Perez Soler Javier, Guardiola Jose-Luis, García Sastre Nicolás, Garrigues Carbó Pau, Sanchis Hernández Miguel, Perez-Cortes Juan-Carlos
Instituto Tecnológico de Informática (ITI), C. Nicolás Copérnico, 7, 46022 Valencia, Spain.
Departamento de Informática de Sistemas y Computadores (DISCA), Universitat Politècnica de València (UPV), 46022 Valencia, Spain.
Sensors (Basel). 2025 Jul 2;25(13):4127. doi: 10.3390/s25134127.
Multi-view classification (MVC) typically focuses on categorizing objects into distinct classes by employing multiple perspectives of the same objects. However, in numerous real-world applications, such as industrial inspection and quality control, there is an increasing need to distinguish particular objects from a pool of similar ones while simultaneously disregarding unknown objects. In these scenarios, relying on a single image may not provide sufficient information to effectively identify the scrutinized object, as different perspectives may reveal distinct characteristics that are essential for accurate classification.

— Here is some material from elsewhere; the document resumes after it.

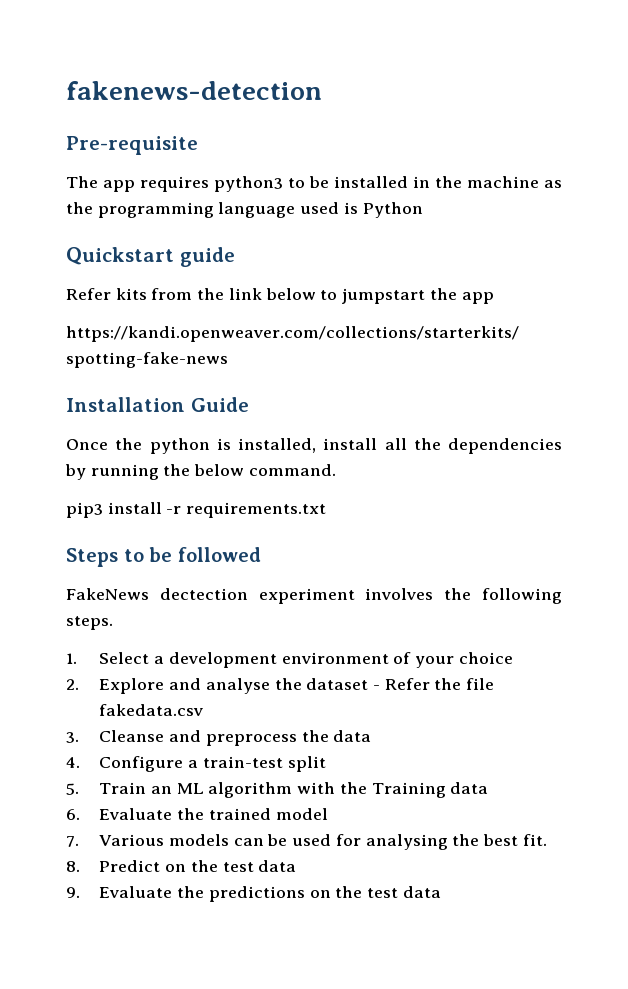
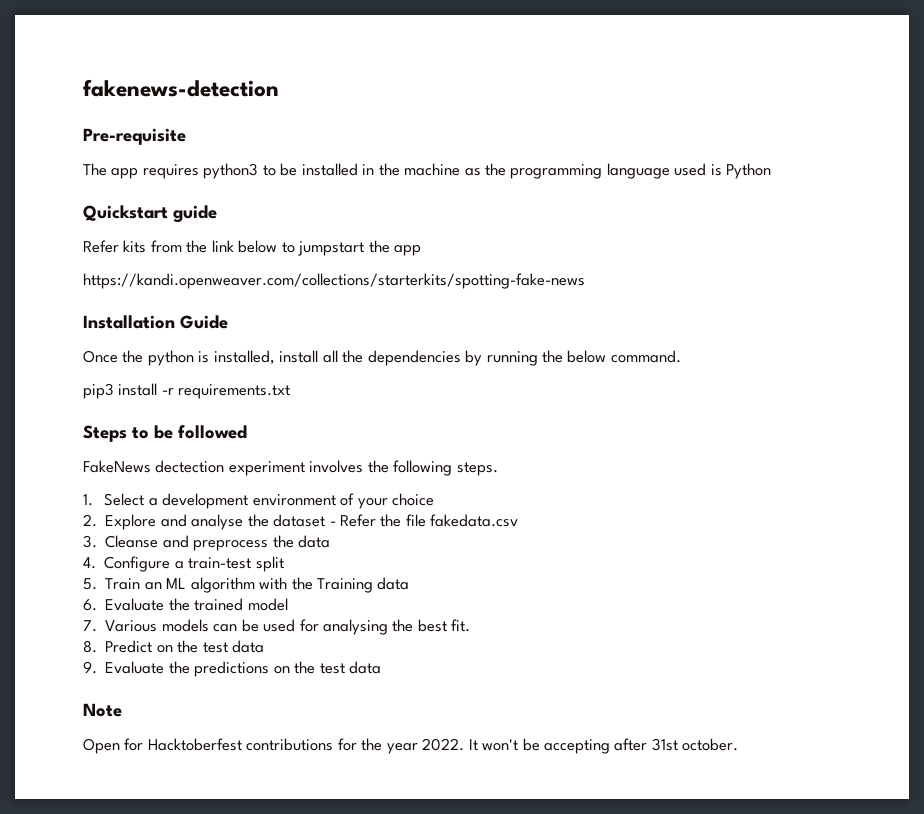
(441, 892) none -> [83,703,122,717] [83,738,739,754] // Note // Open for Hacktoberfest contributions for the year 2022. It won't be accepting after 31st october.

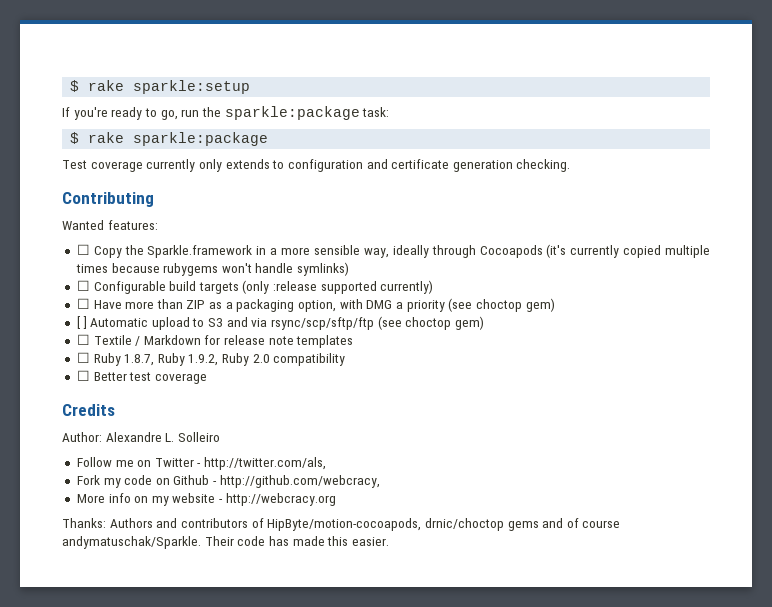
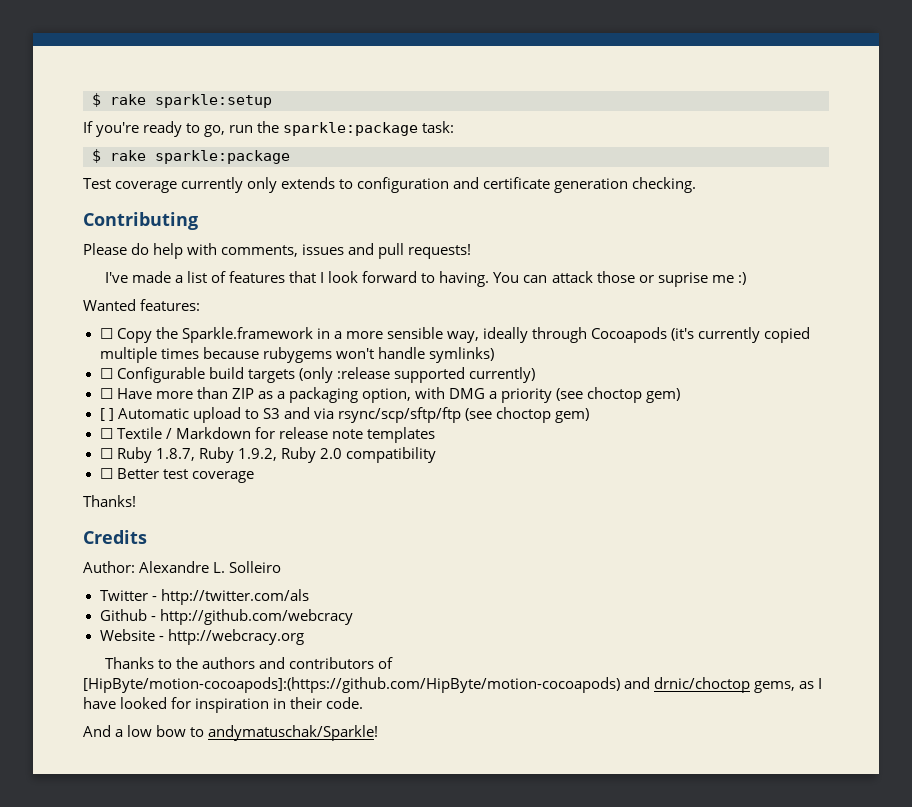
(154, 199) none -> [83,243,472,259] [104,271,746,287] // Please do help with comments, issues and pull requests! // I've made a list of features that I look forward to having. You can attack those or suprise me :)
(207, 378) none -> [83,495,136,507] // Thanks!
[76,457,327,470] [76,475,380,488] [76,493,336,506] [62,518,621,531] [62,536,389,549] Follow me on Twitter - http://twitter.com/als, // Fork my code on Github - http://github.com/webcracy, // More info on my website - http://webcracy.org // Thanks: Authors and contributors of HipByte/motion-cocoapods, drnic/choctop gems and of course andymatuschak/Sparkle. Their code has made this easier. -> [99,589,309,605] [99,609,353,625] [99,629,304,645] [104,657,394,669] [83,677,823,693] [83,697,364,713] [83,725,379,741] Twitter - http://twitter.com/als // Github - http://github.com/webcracy // Website - http://webcracy.org // Thanks to the authors and contributors of [HipByte/motion-cocoapods]:(https://github.com/HipByte/motion-cocoapods) and drnic/choctop gems, as I have looked for inspiration in their code. // And a low bow to andymatuschak/Sparkle!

Most existing approaches operate within closed-set environments and are focused on generalization, which makes them less effective in distinguishing individual objects from others. This limitations are particularly problematic in industrial quality assessment, where distinguishing between specific objects and discarding unknowns is crucial. To address this challenge, we introduce a View-Compatible Feature Fusion (VCFF) method that utilizes images from predetermined positions as an accurate solution for multi-view classification of specific objects. Unlike other approaches, VCFF explicitly integrates pose information during the fusion process. It does not merely use pose as auxiliary data but employs it to align and selectively fuse features from different views. This mathematically explicit fusion of rotations, based on relative poses, allows VCFF to effectively combine multi-view information, enhancing classification accuracy. Through experimental evaluations, we demonstrate that the proposed VCFF method outperforms state-of-the-art MVC algorithms, especially in open-set scenarios, where the set of possible objects is not fully known in advance. Remarkably, VCFF achieves an average precision of 1.0 using only 8 cameras, whereas existing methods require 20 cameras to reach a maximum of 0.95. In terms of AUC-ROC under the constraint of fewer than 3σ false positives-a critical metric in industrial inspection-current state-of-the-art methods achieve up to 0.72, while VCFF attains a perfect score of 1.0 with just eight cameras. Furthermore, our approach delivers highly accurate rotation estimation, maintaining an error margin slightly above 2° when sampling at 4° intervals.
多视图分类(MVC)通常专注于通过采用同一物体的多个视角将物体分类到不同类别中。然而,在许多实际应用中,如工业检测和质量控制,越来越需要从一组相似物体中区分出特定物体,同时忽略未知物体。在这些场景中,仅依靠单一图像可能无法提供足够信息来有效识别被检查物体,因为不同视角可能会揭示对准确分类至关重要的不同特征。大多数现有方法在封闭集环境中运行,专注于泛化,这使得它们在将单个物体与其他物体区分开来时效果较差。这种局限性在工业质量评估中尤其成问题,因为区分特定物体和丢弃未知物体至关重要。为应对这一挑战,我们引入了一种视图兼容特征融合(VCFF)方法,该方法利用来自预定位置的图像作为特定物体多视图分类的准确解决方案。与其他方法不同,VCFF在融合过程中明确整合姿态信息。它不仅仅将姿态用作辅助数据,而是利用它来对齐并选择性地融合来自不同视图的特征。基于相对姿态的这种旋转的数学上明确的融合,使VCFF能够有效地组合多视图信息,提高分类精度。通过实验评估,我们证明所提出的VCFF方法优于现有最先进的MVC算法,特别是在开放集场景中,在这种场景下可能物体的集合事先并不完全已知。值得注意的是,VCFF仅使用8个摄像头就能达到1.0的平均精度,而现有方法需要20个摄像头才能达到最高0.95的精度。在工业检测的关键指标——误报率低于3σ的约束下的AUC-ROC方面,现有最先进的方法最高达到0.72,而VCFF仅用8个摄像头就能达到完美的1.0分数。此外,我们的方法提供了高度准确的旋转估计,以4°间隔采样时误差 margin略高于2°。